DJ SODAさんに「露出する方が悪い」...二次加害はなぜ起きるのか 識者は「レイプ神話」蔓延に警鐘

   韓国出身の人気女性DJ、DJ SODAさんが大阪で行われた音楽フェスでセクハラ被害を受けた問題で、ツイッター(現・X)では本人に対し「露出する方が悪い」「観客に近づくべきではなかった」といった旨の二次加害(セカンドレイプ)をするコメントが多く寄せられている。

   いったいなぜ、落ち度のない性犯罪の被害者を責めるのだろうか。J-CASTニュースは、性犯罪被害者への第三者の非難など犯罪心理学を研究している駿河台大心理学部の小俣謙二教授に聞いた。

  • DJ SODAさんのインスタグラムより(@deejaysoda/一部加工)
    DJ SODAさんのインスタグラムより(@deejaysoda/一部加工)
  • DJ SODAさんのインスタグラムより(@deejaysoda/一部加工)

露出度が高いのが「悪」なのか?

   音楽フェス「MUSIC CIRCUS'23」に出演したDJ SODAさんは2023年8月14日、「私が公演の最後の部分でいつものようにファンの方々に近づいた時、数人が突然私の胸を触ってくるというセクハラを受けました」「公演中にこんなことをされたことは人生で初めてです」などとSNSで被害を訴えた。

   添付された画像には、観客がDJ SODAさんの胸に手や腕を押し付ける様子や、腕や胸を掴む観客の手が写っている。

   セクハラ問題を受け、音楽フェスの主催団体も15日、「このような行為は性暴力、性犯罪であり、断じて許すわけにはいきません」と発表。「卑劣な犯罪行為を行った犯人を特定し、損害賠償請求や刑事告訴など、民事及び刑事の法的措置を取る所存です」と今後の方針を示した。

   過去の公演中にDJ SODAさんがセクハラ被害に遭っていたかのようにみえる動画が拡散し、「他の国では結構触られている」といった憶測が広がった。DJ SODAさんは、これを強く否定している。動画の問題に加えて、SNSでは、露出度が高い衣装を着ていたDJ SODAさんを非難するような書き込みが相次いだ。

   性犯罪被害者への心ない批判の背景には何があるのか。17日、取材に答えた小俣教授によると、社会においてその性別にふさわしいとされる「伝統的性役割観」を強く持っている人が、性犯罪にあった被害者の女性を責める傾向にあるという。

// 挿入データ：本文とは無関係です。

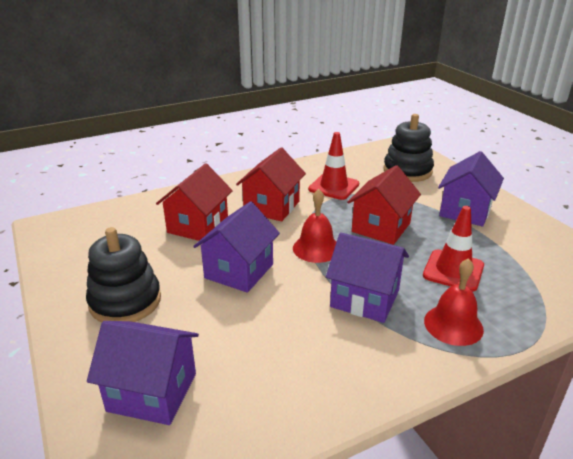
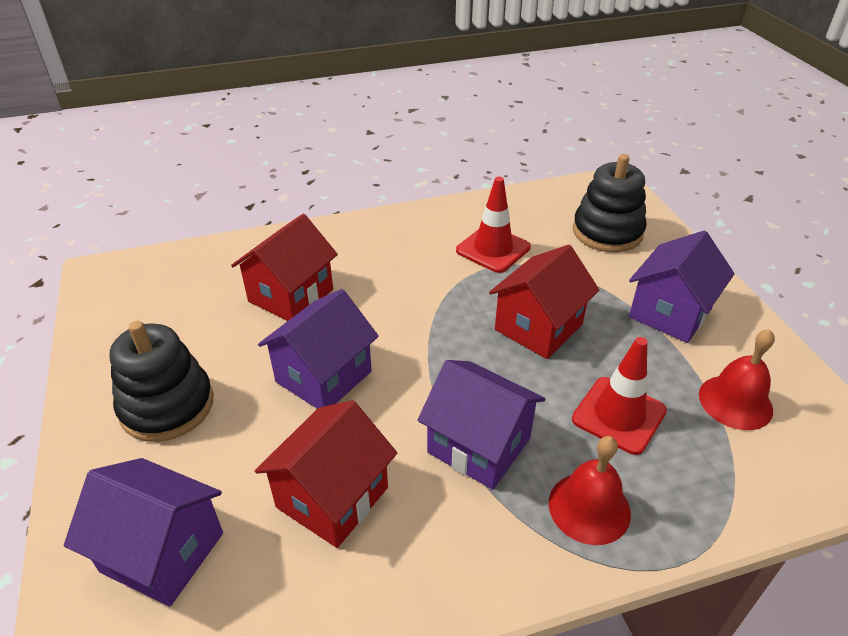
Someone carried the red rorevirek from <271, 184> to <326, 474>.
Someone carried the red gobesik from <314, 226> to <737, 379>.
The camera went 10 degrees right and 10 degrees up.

   伝統的性役割観は、女性は優しく、慎ましやかで、男に従順であるという考え方だ。「二次加害をしているのは、統計的に男性の方が多く、明らかに有意差があります」と小俣教授は説明する。

「『レイプ(強姦)神話』という言葉があります。色々な内容があるので全てが関連するわけではないのですが、非難に関する問題としては、女性の性に対する考え方に歪んだ認知をしているという人たちに強いです」

   レイプ神話とは、レイプの加害者や被害者、性的暴行に対して持たれる偏見や誤った信念だ。

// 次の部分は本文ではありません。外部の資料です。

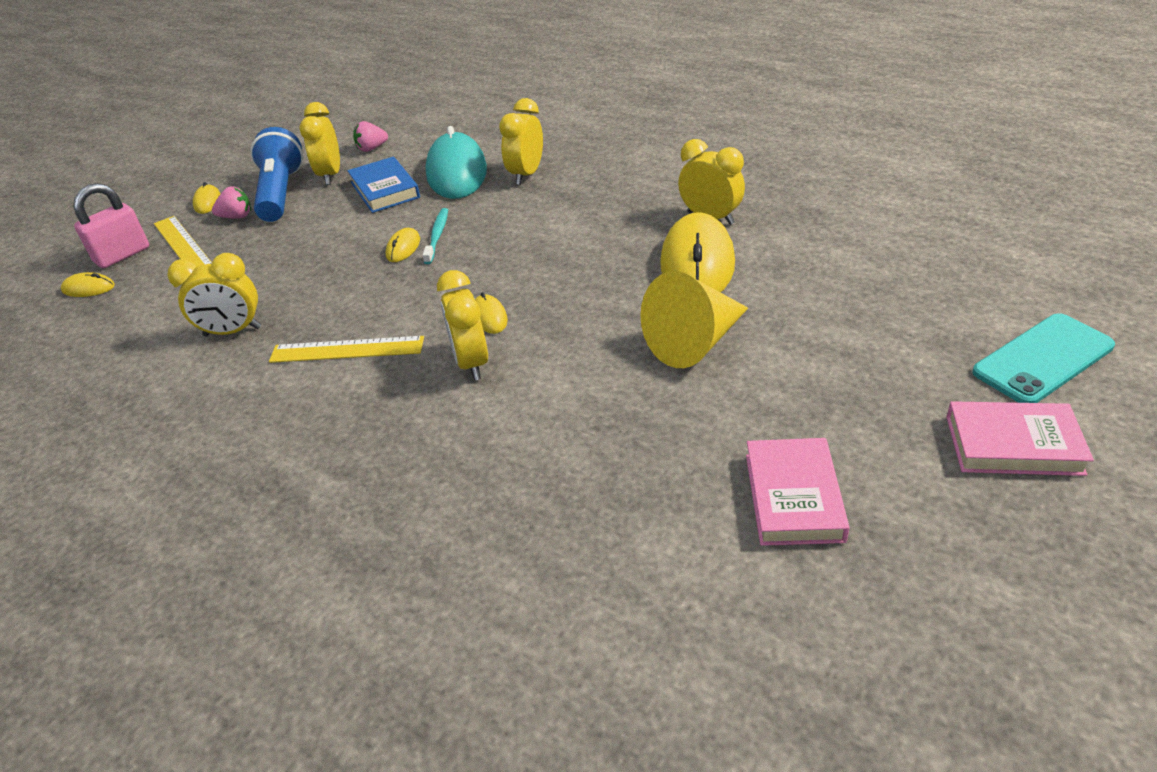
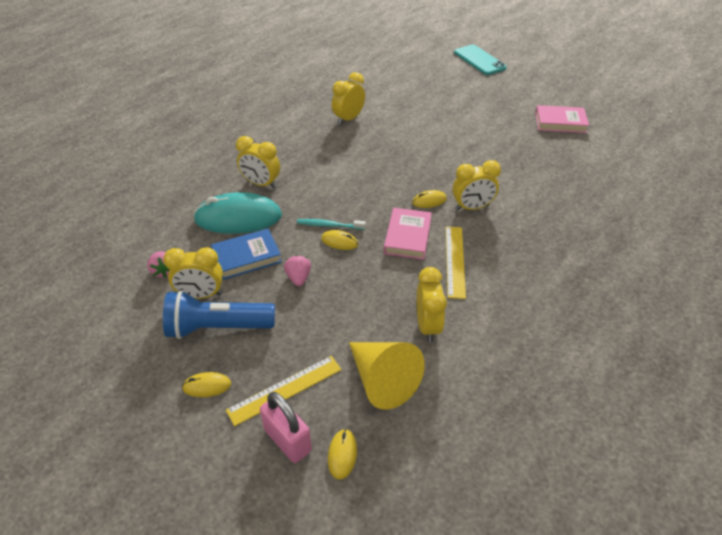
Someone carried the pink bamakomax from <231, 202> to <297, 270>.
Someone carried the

「例えば、露出度の高い服を着ていたら何をされてもオッケーだと思われる。あるいは、露出度の高い服を着て男性の部屋に行けば、そういう関係を持つことを受け入れていると思われる。何の保証にもならないのですが、そうした誤解を持つ人たちはすごく多いです」
「従順であれということは、男の言うこと、男の要求に従うのが普通だと考えるので、レイプのような行為も平気で行えるということになります」

「どんな服装をしていようが、何をしてもいいと考えてはいけません」

   小俣教授は、女性のあり方に対して誤った認識を持っていることと女性の性に関する態度や振る舞いがこうあるべきだという伝統的な性役割観は、強く関係していると話す。

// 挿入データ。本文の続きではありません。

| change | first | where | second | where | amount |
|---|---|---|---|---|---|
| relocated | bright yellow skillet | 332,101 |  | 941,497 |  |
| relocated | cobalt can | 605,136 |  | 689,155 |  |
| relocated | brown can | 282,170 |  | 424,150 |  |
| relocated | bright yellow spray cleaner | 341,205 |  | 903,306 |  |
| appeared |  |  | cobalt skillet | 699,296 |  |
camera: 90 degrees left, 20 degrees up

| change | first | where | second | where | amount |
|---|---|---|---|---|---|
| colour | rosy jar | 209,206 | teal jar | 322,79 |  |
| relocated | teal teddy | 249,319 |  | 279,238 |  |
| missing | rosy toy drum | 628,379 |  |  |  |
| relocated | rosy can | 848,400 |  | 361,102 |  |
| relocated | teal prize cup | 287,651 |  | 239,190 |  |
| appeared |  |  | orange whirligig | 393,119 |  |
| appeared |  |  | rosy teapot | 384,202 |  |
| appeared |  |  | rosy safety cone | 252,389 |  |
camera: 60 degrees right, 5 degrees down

「今回の事件は、露出度の高い服装をしているDJ SODAさんに責任があり、そういう人は何をされても受け入れるべきだという風に言われています。服装は関係ありません。認知の歪みが引き起こしたことだと思います」

   小俣教授は、伝統的性役割観は正しいか誤っているか判断できる問題ではなく、一つの考え方だと述べる。

「ただそれが歪んだ認識に繋がりやすいということを我々は自覚しないといけません」

   小俣教授は、昨今、性的な加害に関して、社会の見方が変わってきていると指摘する。

   不同意性向等罪成立を例に挙げ「嫌なものは嫌だと言ったらやめろということです。相手が同意しないのにそんなことするのはいけないということですから。そういう考え方が広く受け入れられるようになってきたのは大きな前進です。ただ、相変わらず根深い問題だとは思いますけどね」という。

   相手の自由意志をいかに尊重するかという考え方を広めることが重要だと強調する。

「大事なのは同意です。どんな服装をしていようが、何をしてもいいと考えてはいけません」

   何百年と続く男尊女卑の考えはまだ残っているため、性犯罪被害に関しては、性的自由の尊重を伝える報道などで認知の歪みを正していくしかないという。